Page layout parsing data
____
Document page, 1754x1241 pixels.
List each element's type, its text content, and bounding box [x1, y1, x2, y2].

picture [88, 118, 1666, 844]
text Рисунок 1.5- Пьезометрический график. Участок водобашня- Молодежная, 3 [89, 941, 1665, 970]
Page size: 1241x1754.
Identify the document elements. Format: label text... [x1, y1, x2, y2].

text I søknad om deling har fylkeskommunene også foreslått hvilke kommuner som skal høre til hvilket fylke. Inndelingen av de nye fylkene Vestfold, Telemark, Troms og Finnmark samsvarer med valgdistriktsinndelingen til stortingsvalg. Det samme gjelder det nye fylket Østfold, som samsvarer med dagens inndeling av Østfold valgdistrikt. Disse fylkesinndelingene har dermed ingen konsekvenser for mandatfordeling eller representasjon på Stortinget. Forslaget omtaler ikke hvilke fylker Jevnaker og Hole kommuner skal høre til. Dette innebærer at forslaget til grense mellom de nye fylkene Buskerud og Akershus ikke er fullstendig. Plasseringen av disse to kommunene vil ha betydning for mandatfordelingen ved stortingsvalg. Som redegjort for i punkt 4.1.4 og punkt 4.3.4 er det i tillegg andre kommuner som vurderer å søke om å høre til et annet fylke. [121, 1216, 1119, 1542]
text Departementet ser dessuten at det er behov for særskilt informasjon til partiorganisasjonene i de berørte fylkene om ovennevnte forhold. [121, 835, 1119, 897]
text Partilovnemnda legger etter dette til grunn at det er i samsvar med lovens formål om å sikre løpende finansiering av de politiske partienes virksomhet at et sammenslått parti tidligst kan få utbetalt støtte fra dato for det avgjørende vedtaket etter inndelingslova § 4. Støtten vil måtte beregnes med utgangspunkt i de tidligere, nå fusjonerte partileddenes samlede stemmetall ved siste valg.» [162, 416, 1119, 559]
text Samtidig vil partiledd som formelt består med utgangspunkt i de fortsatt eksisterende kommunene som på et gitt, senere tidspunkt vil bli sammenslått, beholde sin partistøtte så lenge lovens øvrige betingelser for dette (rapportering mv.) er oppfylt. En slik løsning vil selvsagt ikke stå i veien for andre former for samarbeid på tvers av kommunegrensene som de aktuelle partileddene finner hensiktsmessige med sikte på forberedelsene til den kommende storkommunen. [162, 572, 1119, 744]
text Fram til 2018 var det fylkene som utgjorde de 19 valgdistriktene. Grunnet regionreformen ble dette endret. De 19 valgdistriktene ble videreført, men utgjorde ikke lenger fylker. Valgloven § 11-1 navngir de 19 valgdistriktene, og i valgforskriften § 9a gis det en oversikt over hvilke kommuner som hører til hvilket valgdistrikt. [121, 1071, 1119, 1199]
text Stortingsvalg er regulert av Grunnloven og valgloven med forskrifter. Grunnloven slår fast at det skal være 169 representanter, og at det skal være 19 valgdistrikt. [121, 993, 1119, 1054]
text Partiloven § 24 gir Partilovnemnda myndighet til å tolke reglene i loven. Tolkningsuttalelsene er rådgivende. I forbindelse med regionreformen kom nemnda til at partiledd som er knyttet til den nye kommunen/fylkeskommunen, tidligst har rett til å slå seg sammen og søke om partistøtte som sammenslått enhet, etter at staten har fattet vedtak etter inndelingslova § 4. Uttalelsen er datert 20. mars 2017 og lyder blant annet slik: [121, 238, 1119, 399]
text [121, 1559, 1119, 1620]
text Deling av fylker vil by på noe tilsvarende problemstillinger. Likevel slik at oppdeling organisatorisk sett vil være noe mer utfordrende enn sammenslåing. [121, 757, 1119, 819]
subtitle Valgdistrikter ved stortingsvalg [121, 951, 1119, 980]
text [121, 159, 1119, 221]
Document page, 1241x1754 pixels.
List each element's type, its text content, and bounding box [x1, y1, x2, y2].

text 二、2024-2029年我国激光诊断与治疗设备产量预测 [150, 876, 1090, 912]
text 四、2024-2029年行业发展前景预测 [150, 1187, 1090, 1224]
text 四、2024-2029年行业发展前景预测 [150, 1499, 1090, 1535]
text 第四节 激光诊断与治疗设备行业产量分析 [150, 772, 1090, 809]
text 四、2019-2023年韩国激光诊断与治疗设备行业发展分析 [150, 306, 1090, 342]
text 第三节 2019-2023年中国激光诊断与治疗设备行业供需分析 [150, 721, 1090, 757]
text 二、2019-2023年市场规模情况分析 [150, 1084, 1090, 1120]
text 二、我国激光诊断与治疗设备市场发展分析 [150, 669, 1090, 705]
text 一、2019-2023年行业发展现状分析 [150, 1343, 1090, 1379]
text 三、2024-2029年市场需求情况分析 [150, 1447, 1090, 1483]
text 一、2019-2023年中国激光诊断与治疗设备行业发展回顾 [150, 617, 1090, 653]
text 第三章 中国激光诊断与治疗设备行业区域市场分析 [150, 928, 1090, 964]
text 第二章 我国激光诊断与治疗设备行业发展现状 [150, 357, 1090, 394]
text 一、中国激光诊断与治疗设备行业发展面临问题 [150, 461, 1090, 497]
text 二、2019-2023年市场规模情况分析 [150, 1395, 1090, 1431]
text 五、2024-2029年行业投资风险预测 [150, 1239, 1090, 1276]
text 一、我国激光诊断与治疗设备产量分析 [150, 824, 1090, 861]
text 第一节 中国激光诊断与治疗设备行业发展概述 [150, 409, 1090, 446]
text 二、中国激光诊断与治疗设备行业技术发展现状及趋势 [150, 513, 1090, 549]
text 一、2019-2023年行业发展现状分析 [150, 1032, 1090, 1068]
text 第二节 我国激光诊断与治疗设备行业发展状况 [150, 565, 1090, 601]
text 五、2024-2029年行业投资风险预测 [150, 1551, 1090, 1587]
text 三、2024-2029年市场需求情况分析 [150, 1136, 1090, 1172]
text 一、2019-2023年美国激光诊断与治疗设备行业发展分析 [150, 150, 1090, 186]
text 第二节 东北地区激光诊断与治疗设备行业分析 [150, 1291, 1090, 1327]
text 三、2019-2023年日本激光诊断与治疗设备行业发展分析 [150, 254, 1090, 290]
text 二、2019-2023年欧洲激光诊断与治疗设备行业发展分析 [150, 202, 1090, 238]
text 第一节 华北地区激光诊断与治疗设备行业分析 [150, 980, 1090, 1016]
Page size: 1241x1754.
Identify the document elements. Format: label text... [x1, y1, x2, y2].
____
Take the entries above and write them out again unchanged.

Document page, 1754x1241 pixels.
List each element's type, its text content, and bounding box [x1, y1, x2, y2].

picture [88, 118, 1666, 844]
text Рисунок 1.5- Пьезометрический график. Участок водобашня- Молодежная, 3 [89, 941, 1665, 970]
Page size: 1241x1754.
Identify the document elements. Format: label text... [x1, y1, x2, y2].

text I søknad om deling har fylkeskommunene også foreslått hvilke kommuner som skal høre til hvilket fylke. Inndelingen av de nye fylkene Vestfold, Telemark, Troms og Finnmark samsvarer med valgdistriktsinndelingen til stortingsvalg. Det samme gjelder det nye fylket Østfold, som samsvarer med dagens inndeling av Østfold valgdistrikt. Disse fylkesinndelingene har dermed ingen konsekvenser for mandatfordeling eller representasjon på Stortinget. Forslaget omtaler ikke hvilke fylker Jevnaker og Hole kommuner skal høre til. Dette innebærer at forslaget til grense mellom de nye fylkene Buskerud og Akershus ikke er fullstendig. Plasseringen av disse to kommunene vil ha betydning for mandatfordelingen ved stortingsvalg. Som redegjort for i punkt 4.1.4 og punkt 4.3.4 er det i tillegg andre kommuner som vurderer å søke om å høre til et annet fylke. [121, 1216, 1119, 1542]
text Departementet ser dessuten at det er behov for særskilt informasjon til partiorganisasjonene i de berørte fylkene om ovennevnte forhold. [121, 835, 1119, 897]
text Partilovnemnda legger etter dette til grunn at det er i samsvar med lovens formål om å sikre løpende finansiering av de politiske partienes virksomhet at et sammenslått parti tidligst kan få utbetalt støtte fra dato for det avgjørende vedtaket etter inndelingslova § 4. Støtten vil måtte beregnes med utgangspunkt i de tidligere, nå fusjonerte partileddenes samlede stemmetall ved siste valg.» [162, 416, 1119, 559]
text Samtidig vil partiledd som formelt består med utgangspunkt i de fortsatt eksisterende kommunene som på et gitt, senere tidspunkt vil bli sammenslått, beholde sin partistøtte så lenge lovens øvrige betingelser for dette (rapportering mv.) er oppfylt. En slik løsning vil selvsagt ikke stå i veien for andre former for samarbeid på tvers av kommunegrensene som de aktuelle partileddene finner hensiktsmessige med sikte på forberedelsene til den kommende storkommunen. [162, 572, 1119, 744]
text Fram til 2018 var det fylkene som utgjorde de 19 valgdistriktene. Grunnet regionreformen ble dette endret. De 19 valgdistriktene ble videreført, men utgjorde ikke lenger fylker. Valgloven § 11-1 navngir de 19 valgdistriktene, og i valgforskriften § 9a gis det en oversikt over hvilke kommuner som hører til hvilket valgdistrikt. [121, 1071, 1119, 1199]
text Stortingsvalg er regulert av Grunnloven og valgloven med forskrifter. Grunnloven slår fast at det skal være 169 representanter, og at det skal være 19 valgdistrikt. [121, 993, 1119, 1054]
text Partiloven § 24 gir Partilovnemnda myndighet til å tolke reglene i loven. Tolkningsuttalelsene er rådgivende. I forbindelse med regionreformen kom nemnda til at partiledd som er knyttet til den nye kommunen/fylkeskommunen, tidligst har rett til å slå seg sammen og søke om partistøtte som sammenslått enhet, etter at staten har fattet vedtak etter inndelingslova § 4. Uttalelsen er datert 20. mars 2017 og lyder blant annet slik: [121, 238, 1119, 399]
text [121, 1559, 1119, 1620]
text Deling av fylker vil by på noe tilsvarende problemstillinger. Likevel slik at oppdeling organisatorisk sett vil være noe mer utfordrende enn sammenslåing. [121, 757, 1119, 819]
subtitle Valgdistrikter ved stortingsvalg [121, 951, 1119, 980]
text [121, 159, 1119, 221]
Document page, 1241x1754 pixels.
List each element's type, its text content, and bounding box [x1, y1, x2, y2].

text 二、2024-2029年我国激光诊断与治疗设备产量预测 [150, 876, 1090, 912]
text 四、2024-2029年行业发展前景预测 [150, 1187, 1090, 1224]
text 四、2024-2029年行业发展前景预测 [150, 1499, 1090, 1535]
text 第四节 激光诊断与治疗设备行业产量分析 [150, 772, 1090, 809]
text 四、2019-2023年韩国激光诊断与治疗设备行业发展分析 [150, 306, 1090, 342]
text 第三节 2019-2023年中国激光诊断与治疗设备行业供需分析 [150, 721, 1090, 757]
text 二、2019-2023年市场规模情况分析 [150, 1084, 1090, 1120]
text 二、我国激光诊断与治疗设备市场发展分析 [150, 669, 1090, 705]
text 一、2019-2023年行业发展现状分析 [150, 1343, 1090, 1379]
text 三、2024-2029年市场需求情况分析 [150, 1447, 1090, 1483]
text 一、2019-2023年中国激光诊断与治疗设备行业发展回顾 [150, 617, 1090, 653]
text 第三章 中国激光诊断与治疗设备行业区域市场分析 [150, 928, 1090, 964]
text 第二章 我国激光诊断与治疗设备行业发展现状 [150, 357, 1090, 394]
text 一、中国激光诊断与治疗设备行业发展面临问题 [150, 461, 1090, 497]
text 二、2019-2023年市场规模情况分析 [150, 1395, 1090, 1431]
text 五、2024-2029年行业投资风险预测 [150, 1239, 1090, 1276]
text 一、我国激光诊断与治疗设备产量分析 [150, 824, 1090, 861]
text 第一节 中国激光诊断与治疗设备行业发展概述 [150, 409, 1090, 446]
text 二、中国激光诊断与治疗设备行业技术发展现状及趋势 [150, 513, 1090, 549]
text 一、2019-2023年行业发展现状分析 [150, 1032, 1090, 1068]
text 第二节 我国激光诊断与治疗设备行业发展状况 [150, 565, 1090, 601]
text 五、2024-2029年行业投资风险预测 [150, 1551, 1090, 1587]
text 三、2024-2029年市场需求情况分析 [150, 1136, 1090, 1172]
text 一、2019-2023年美国激光诊断与治疗设备行业发展分析 [150, 150, 1090, 186]
text 第二节 东北地区激光诊断与治疗设备行业分析 [150, 1291, 1090, 1327]
text 三、2019-2023年日本激光诊断与治疗设备行业发展分析 [150, 254, 1090, 290]
text 二、2019-2023年欧洲激光诊断与治疗设备行业发展分析 [150, 202, 1090, 238]
text 第一节 华北地区激光诊断与治疗设备行业分析 [150, 980, 1090, 1016]
Page size: 1241x1754.
Identify the document elements. Format: label text... [x1, y1, x2, y2].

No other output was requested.